What this means in practice is that you cannot say, for an arbitrary point of $C$, "what are the spherical polar coordinates" --- the point $(0,0,0) \in C$ has multiple valid sets of spherical coordinates.

It's possible, of course, to only allow one of these. You can take the half-infinite rectangular block defined by $$ r \ge 0\\ \theta \in [0, 2\pi) \\ \phi \in [-\pi/2, \pi/2] $$ and exclude, from the end where $r = 0$, all points except $(0,0,0)$, i.e., you can restrict the function $p$ to the domain $$ D = \{(0,0,0)\} \cup \left( (0, \infty) \times [0, 2\pi) \times [-\pi/2, \pi/2] \right) $$

If you do so, then the point you asked about originally will no longer be in the domain of the function $p$, so the answer to your question will be "no, that's not valid."
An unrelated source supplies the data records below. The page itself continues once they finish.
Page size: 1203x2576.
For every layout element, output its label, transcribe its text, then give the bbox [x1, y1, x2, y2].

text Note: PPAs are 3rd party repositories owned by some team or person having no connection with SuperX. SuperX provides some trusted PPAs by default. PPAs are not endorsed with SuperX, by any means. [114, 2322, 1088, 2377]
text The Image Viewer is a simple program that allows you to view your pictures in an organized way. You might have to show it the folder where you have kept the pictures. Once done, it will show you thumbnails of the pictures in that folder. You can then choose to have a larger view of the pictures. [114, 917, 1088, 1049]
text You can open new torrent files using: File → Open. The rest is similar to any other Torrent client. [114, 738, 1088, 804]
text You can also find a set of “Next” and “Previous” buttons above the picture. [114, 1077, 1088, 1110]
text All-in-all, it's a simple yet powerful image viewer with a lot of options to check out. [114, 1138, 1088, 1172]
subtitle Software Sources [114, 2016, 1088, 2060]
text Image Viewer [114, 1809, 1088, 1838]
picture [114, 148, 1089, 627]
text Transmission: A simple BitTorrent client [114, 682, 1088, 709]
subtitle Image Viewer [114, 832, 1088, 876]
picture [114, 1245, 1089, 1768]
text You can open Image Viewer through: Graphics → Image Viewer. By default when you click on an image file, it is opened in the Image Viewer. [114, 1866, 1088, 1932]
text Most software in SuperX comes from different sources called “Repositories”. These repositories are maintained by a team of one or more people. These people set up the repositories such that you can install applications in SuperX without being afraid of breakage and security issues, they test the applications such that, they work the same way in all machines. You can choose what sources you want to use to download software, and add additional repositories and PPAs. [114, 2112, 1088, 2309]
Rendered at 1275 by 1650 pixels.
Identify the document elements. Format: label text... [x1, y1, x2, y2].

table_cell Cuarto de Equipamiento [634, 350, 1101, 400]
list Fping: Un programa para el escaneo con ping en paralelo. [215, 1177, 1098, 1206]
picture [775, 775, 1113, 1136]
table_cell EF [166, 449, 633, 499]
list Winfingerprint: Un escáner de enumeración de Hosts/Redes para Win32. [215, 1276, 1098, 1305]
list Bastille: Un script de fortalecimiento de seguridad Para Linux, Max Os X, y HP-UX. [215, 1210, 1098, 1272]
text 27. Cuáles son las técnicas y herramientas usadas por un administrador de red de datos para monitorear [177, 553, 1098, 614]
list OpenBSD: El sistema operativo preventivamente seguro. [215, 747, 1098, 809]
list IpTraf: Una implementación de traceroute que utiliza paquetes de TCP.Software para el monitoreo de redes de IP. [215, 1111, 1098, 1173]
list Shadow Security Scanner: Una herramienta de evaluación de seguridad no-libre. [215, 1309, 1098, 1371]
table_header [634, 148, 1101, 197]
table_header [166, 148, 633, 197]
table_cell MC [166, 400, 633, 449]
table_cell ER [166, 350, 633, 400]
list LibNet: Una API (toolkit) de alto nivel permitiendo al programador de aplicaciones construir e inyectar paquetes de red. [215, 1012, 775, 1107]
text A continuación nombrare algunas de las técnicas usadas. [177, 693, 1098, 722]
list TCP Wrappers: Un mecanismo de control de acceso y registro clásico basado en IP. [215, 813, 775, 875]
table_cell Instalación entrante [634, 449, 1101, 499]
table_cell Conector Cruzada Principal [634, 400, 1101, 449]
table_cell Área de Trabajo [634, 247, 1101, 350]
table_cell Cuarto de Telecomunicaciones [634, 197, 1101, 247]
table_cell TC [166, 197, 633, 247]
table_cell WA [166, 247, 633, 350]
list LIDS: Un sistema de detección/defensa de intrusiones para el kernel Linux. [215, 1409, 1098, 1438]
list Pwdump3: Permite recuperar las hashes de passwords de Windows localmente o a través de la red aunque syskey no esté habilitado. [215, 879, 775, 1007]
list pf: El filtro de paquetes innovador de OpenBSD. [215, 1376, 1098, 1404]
There are good reasons not to do this. The main one is calculus: we'd like to be able to do calculus on $C$ by doing calculus on $S$ and transferring results via the chain rule. When you computed "the volume element for spherical coordinates," for instance, you did this. To make that work your functions need to be defined on an open set around a domain point $s \in S$, and once you restrict the domain of $p$, this fails to happen at all the "interesting" points (i.e., those with $r = 0$, and those on the international dateline, etc.)

There is also a good reason to go ahead and make the restriction: it makes polar coordinates "unambiguous". But in doing so, you complicate everything else that you ever choose to do with them; I think that the ambiguity is a small price to pay for the benefits of being able to do calculus properly.